Um ano antes de matar o médico Alan Carlos de Lima Cavalcante, a médica Nadia Tamyres Silva Lima registrou um boletim de ocorrência que descreve pelo menos 14 tipos diferentes de violência, supostamente praticados ao longo de 22 anos de relacionamento. O documento, registrado em 5 de setembro de 2024, traz acusações que vão de agressões físicas a chantagens profissionais, controle psicológico e ameaças envolvendo terceiros.

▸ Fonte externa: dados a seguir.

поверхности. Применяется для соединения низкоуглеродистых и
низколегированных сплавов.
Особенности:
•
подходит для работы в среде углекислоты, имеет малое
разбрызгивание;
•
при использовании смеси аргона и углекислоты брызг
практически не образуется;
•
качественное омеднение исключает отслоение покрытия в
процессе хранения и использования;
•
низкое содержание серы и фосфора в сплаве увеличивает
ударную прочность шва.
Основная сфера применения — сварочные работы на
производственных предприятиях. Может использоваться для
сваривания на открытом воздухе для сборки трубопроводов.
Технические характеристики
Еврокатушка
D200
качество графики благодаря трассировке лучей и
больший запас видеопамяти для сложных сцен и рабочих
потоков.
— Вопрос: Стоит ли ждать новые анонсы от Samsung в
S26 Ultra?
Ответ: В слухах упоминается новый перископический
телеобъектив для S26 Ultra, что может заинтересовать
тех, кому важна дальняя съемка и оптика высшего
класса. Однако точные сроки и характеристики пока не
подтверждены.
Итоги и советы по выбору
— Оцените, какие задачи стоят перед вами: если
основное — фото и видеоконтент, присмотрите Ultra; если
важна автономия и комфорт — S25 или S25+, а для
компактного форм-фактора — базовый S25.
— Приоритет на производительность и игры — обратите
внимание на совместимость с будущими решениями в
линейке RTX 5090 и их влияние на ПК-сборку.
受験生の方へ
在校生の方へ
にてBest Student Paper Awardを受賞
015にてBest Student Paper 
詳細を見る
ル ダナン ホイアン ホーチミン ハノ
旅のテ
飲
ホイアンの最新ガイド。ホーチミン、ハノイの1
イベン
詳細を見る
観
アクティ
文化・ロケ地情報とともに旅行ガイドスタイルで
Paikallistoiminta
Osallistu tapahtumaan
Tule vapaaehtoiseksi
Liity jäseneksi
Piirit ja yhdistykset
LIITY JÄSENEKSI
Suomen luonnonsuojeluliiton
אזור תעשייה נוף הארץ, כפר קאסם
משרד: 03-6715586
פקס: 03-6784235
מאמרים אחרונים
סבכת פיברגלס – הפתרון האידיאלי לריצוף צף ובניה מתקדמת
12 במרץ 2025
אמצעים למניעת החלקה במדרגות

O assassinato de Alan, registrado por câmeras de segurança, ocorreu em frente à Unidade Básica de Saúde (UBS), onde ele estava parado dentro do carro, conversando com uma pessoa em uma moto, que seria cunhada de Nádia, em Arapiraca (AL). A suspeita alegou em interrogatório que agiu em defesa legítima. No entanto, uma análise detalhada das imagens de segurança e dos demais elementos da investigação não confirmou a versão.
Informações da Delegacia de Homicídios de Maceió apontam que o crime teria sido motivado pela revolta da médica após a absolvição do ex-marido em uma acusação de estupro de vulnerável contra a filha do casal, registrada em 2024. A situação se agravou quando o médico entrou com um pedido de guarda compartilhada da filha, o que, segundo as apurações policiais, teria sido o estopim para o assassinato.